What is being asked: Write out every line of text from the entries below as a numbered list, skipping blank lines. Leave the pictures out of your answer.

[Dataset entries]
┄┄┄┄┄┄┄┄┄┄┄┄┄┄┄┄┄┄┄┄

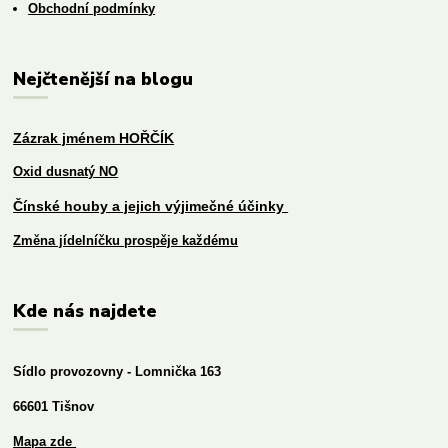
Obchodní podmínky
Nejčtenější na blogu
Zázrak jménem HOŘČÍK
Oxid dusnatý NO
Čínské houby a jejich výjimečné účinky
Změna jídelníčku prospěje každému
Kde nás najdete
Sídlo provozovny - Lomnička 163
66601 Tišnov
Mapa zde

┄┄┄┄┄┄┄┄┄┄┄┄┄┄┄┄┄┄┄┄

Response box:
1. Obchodní podmínky
2. Nejčtenější na blogu
3. Zázrak jménem HOŘČÍK
4. Oxid dusnatý NO
5. Čínské houby a jejich výjimečné účinky
6. Změna jídelníčku prospěje každému
7. Kde nás najdete
8. Sídlo provozovny - Lomnička 163
9. 66601 Tišnov
10. Mapa zde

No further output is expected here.